Assignment
Locate each line in the entries below that contains the word "icône", and copy those lines.

Working data
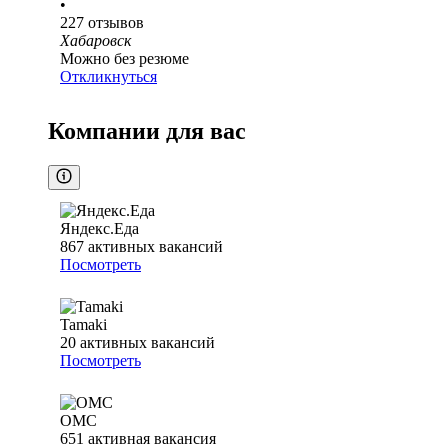
•
227
отзывов
Хабаровск
Можно без резюме
Откликнуться
Компании для вас
Яндекс.Еда
867
активных вакансий
Посмотреть
Tamaki
20
активных вакансий
Посмотреть
ОМС
651
активная вакансия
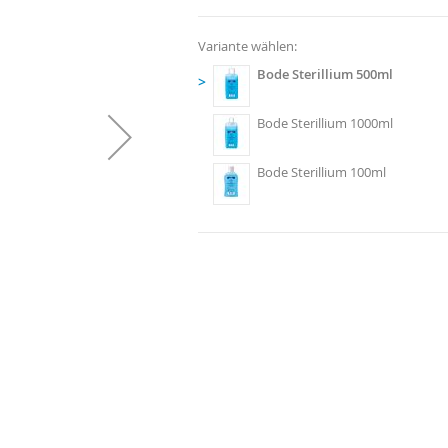
Variante wählen:
Bode Sterillium 500ml
>
Bode Sterillium 1000ml
Bode Sterillium 100ml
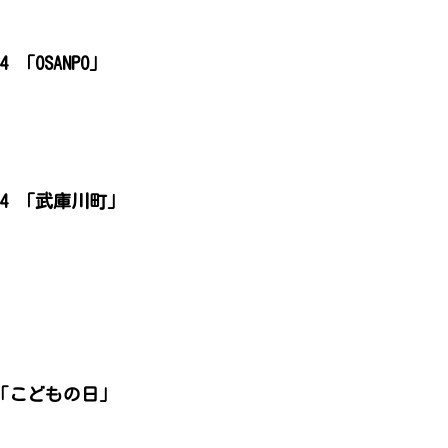
4 「OSANPO」
024 「武庫川町」
25 「こどもの日」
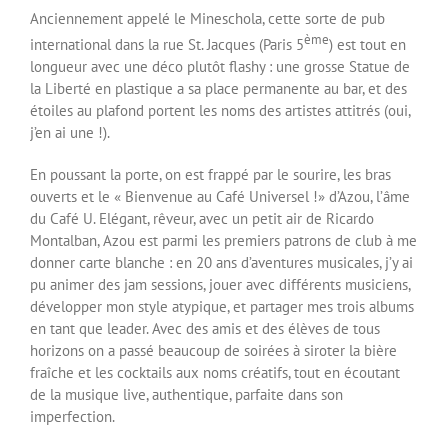
Anciennement appelé le Mineschola, cette sorte de pub
ème
international dans la rue St. Jacques (Paris 5
) est tout en
longueur avec une déco plutôt flashy : une grosse Statue de
la Liberté en plastique a sa place permanente au bar, et des
étoiles au plafond portent les noms des artistes attitrés (oui,
j’en ai une !).
En poussant la porte, on est frappé par le sourire, les bras
ouverts et le « Bienvenue au Café Universel !» d’Azou, l’âme
du Café U. Elégant, rêveur, avec un petit air de Ricardo
Montalban, Azou est parmi les premiers patrons de club à me
donner carte blanche : en 20 ans d’aventures musicales, j’y ai
pu animer des jam sessions, jouer avec différents musiciens,
développer mon style atypique, et partager mes trois albums
en tant que leader. Avec des amis et des élèves de tous
horizons on a passé beaucoup de soirées à siroter la bière
fraîche et les cocktails aux noms créatifs, tout en écoutant
de la musique live, authentique, parfaite dans son
imperfection.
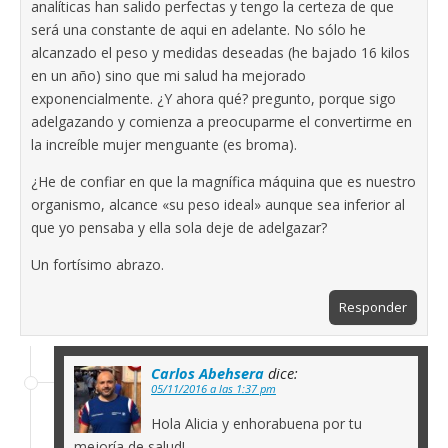
analíticas han salido perfectas y tengo la certeza de que
será una constante de aqui en adelante. No sólo he
alcanzado el peso y medidas deseadas (he bajado 16 kilos
en un año) sino que mi salud ha mejorado
exponencialmente. ¿Y ahora qué? pregunto, porque sigo
adelgazando y comienza a preocuparme el convertirme en
la increíble mujer menguante (es broma).
¿He de confiar en que la magnífica máquina que es nuestro
organismo, alcance «su peso ideal» aunque sea inferior al
que yo pensaba y ella sola deje de adelgazar?
Un fortísimo abrazo.
Responder
Carlos Abehsera
dice:
05/11/2016 a las 1:37 pm
Hola Alicia y enhorabuena por tu
mejoría de salud!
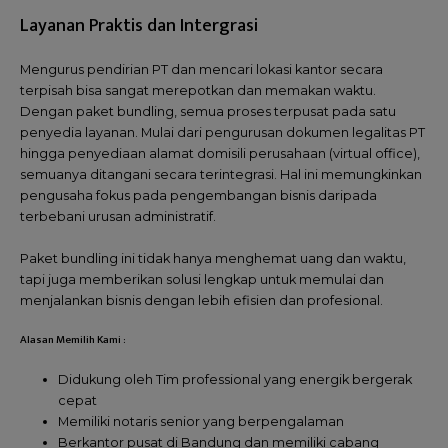
Layanan Praktis dan Intergrasi
Mengurus pendirian PT dan mencari lokasi kantor secara
terpisah bisa sangat merepotkan dan memakan waktu.
Dengan paket bundling, semua proses terpusat pada satu
penyedia layanan. Mulai dari pengurusan dokumen legalitas PT
hingga penyediaan alamat domisili perusahaan (virtual office),
semuanya ditangani secara terintegrasi. Hal ini memungkinkan
pengusaha fokus pada pengembangan bisnis daripada
terbebani urusan administratif.
Paket bundling ini tidak hanya menghemat uang dan waktu,
tapi juga memberikan solusi lengkap untuk memulai dan
menjalankan bisnis dengan lebih efisien dan profesional.
Alasan Memilih Kami :
Didukung oleh Tim professional yang energik bergerak
cepat
Memiliki notaris senior yang berpengalaman
Berkantor pusat di Bandung dan memiliki cabang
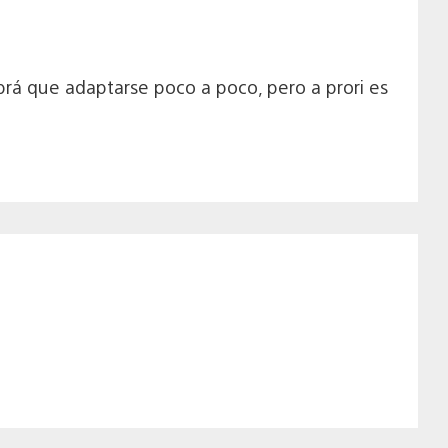
brá que adaptarse poco a poco, pero a prori es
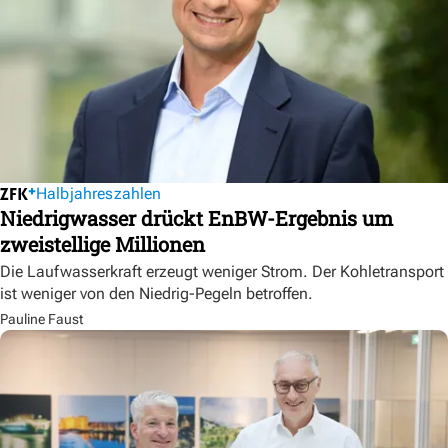
Halbjahreszahlen
Niedrigwasser drückt EnBW-Ergebnis um
zweistellige Millionen
Die Laufwasserkraft erzeugt weniger Strom. Der Kohletransport
ist weniger von den Niedrig-Pegeln betroffen.
Pauline Faust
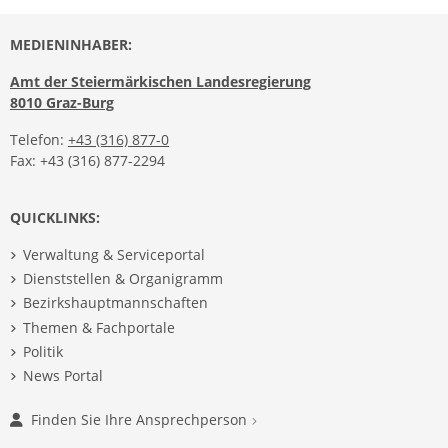
MEDIENINHABER:
Amt der Steiermärkischen Landesregierung
8010 Graz-Burg
Telefon:
+43 (316) 877-0
Fax: +43 (316) 877-2294
QUICKLINKS:
Verwaltung & Serviceportal
Dienststellen & Organigramm
Bezirkshauptmannschaften
Themen & Fachportale
Politik
News Portal
Finden Sie Ihre Ansprechperson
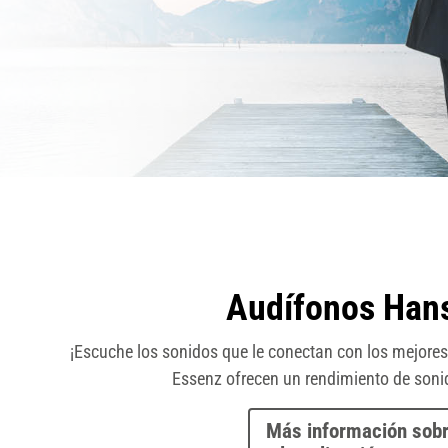
Audífonos Han
¡Escuche los sonidos que le conectan con los mejor
Essenz ofrecen un rendimiento de sonid
Más información sobr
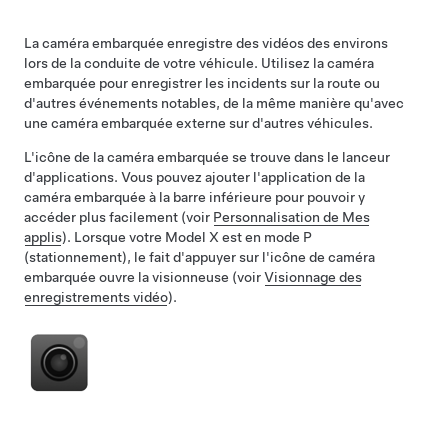
La caméra embarquée enregistre des vidéos des environs
lors de la conduite de votre véhicule. Utilisez la caméra
embarquée pour enregistrer les incidents sur la route ou
d'autres événements notables, de la même manière qu'avec
une caméra embarquée externe sur d'autres véhicules.
L'icône de la caméra embarquée se trouve dans le lanceur
d'applications. Vous pouvez ajouter l'application de la
caméra embarquée à la barre inférieure pour pouvoir y
accéder plus facilement (voir
Personnalisation de Mes
applis
). Lorsque votre
Model X
est en mode P
(stationnement), le fait d'appuyer sur l'icône de caméra
embarquée ouvre la visionneuse (voir
Visionnage des
enregistrements vidéo
).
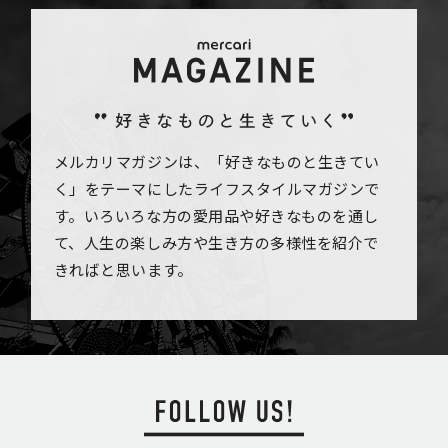
メルカリマガジンは、「好きなものと生きてい
く」をテーマにしたライフスタイルマガジンで
す。いろいろな方の愛用品や好きなものを通し
て、人生の楽しみ方や生き方の多様性を紹介で
きればと思います。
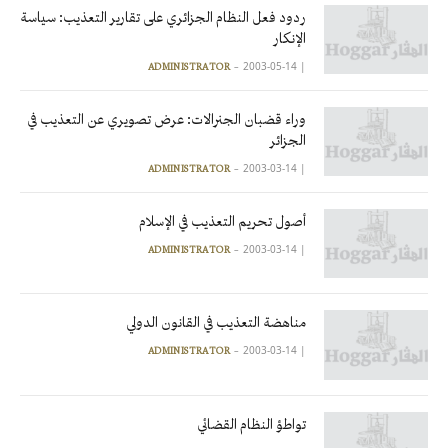
ردود فعل النظام الجزائري على تقارير التعذيب: سياسة
الإنكار
2003-05-14
|
ADMINISTRATOR
وراء قضبان الجنرالات: عرض تصويري عن التعذيب في
الجزائر
2003-03-14
|
ADMINISTRATOR
أصول تحريم التعذيب في الإسلام
2003-03-14
|
ADMINISTRATOR
مناهضة التعذيب في القانون الدولي
2003-03-14
|
ADMINISTRATOR
تواطؤ النظام القضائي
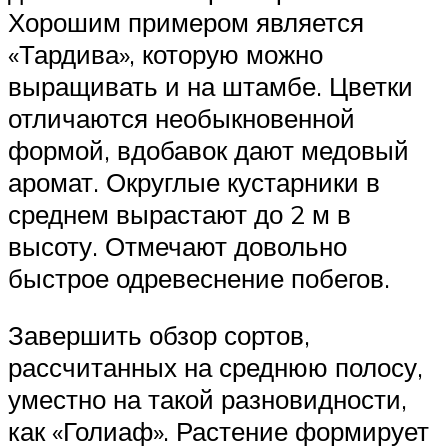
Хорошим примером является
«Тардива», которую можно
выращивать и на штамбе. Цветки
отличаются необыкновенной
формой, вдобавок дают медовый
аромат. Округлые кустарники в
среднем вырастают до 2 м в
высоту. Отмечают довольно
быстрое одревеснение побегов.
Завершить обзор сортов,
рассчитанных на среднюю полосу,
уместно на такой разновидности,
как «Голиаф». Растение формирует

Reply
L'icône de la caméra embarquée se trouve dans le lanceur
(stationnement), le fait d'appuyer sur l'icône de caméra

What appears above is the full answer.